A reader who’ll try anything once, including bad books in search of good ones. Eclectic as her tastes are, she tends to gravitate to historical romances, realistic contemporaries, and some fantasy novels.
If only this book had ended the way it started, as a sweet, relaxed and easy romance. Unfortunately, a few things didn't work for me and I ended up gritting my teeth through the resolution. I didn't hate the story, I was just so disappointed, because I expected more based on the lovely beginning.
First of all, less sex would've been nice. An explicit sex scene immediately after another explicit sex scene added nothing to the story and felt more like padding to the word count than plot progression. Or character growth.

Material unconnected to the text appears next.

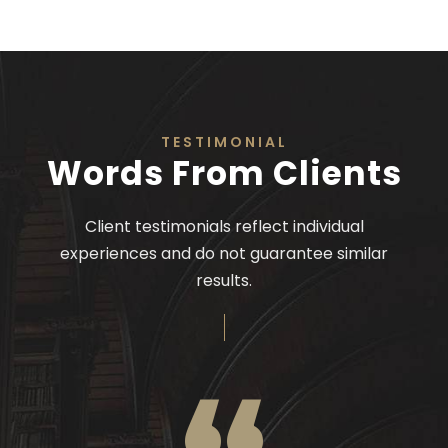
TESTIMONIAL
Words From Clients
Client testimonials reflect individual
experiences and do not guarantee similar
results.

Nothing Adam did or decided felt like it was coming from him. First it was that infodump phone call from his sister that made me question the author's ability to move the story forward naturally and then it was Joey's mother planting the thought of taking care of her son. After that I doubted if Adam really loved Joey and I felt like he was being manipulated into a relationship.
There was also the dual hospitalisation. Instead of using the first to force the confrontation between father and son, the author again manipulated Adam into a situation where he would get to vacillate a little longer. And I get indecisiveness: this wasn't that. This was the author hitting points on a plot map instead of letting story evolve naturally through the characters' actions.
But you know, none of this might bother you. There's a chance you'll love reading gratuitous gay sex and two sweet guys finding each other.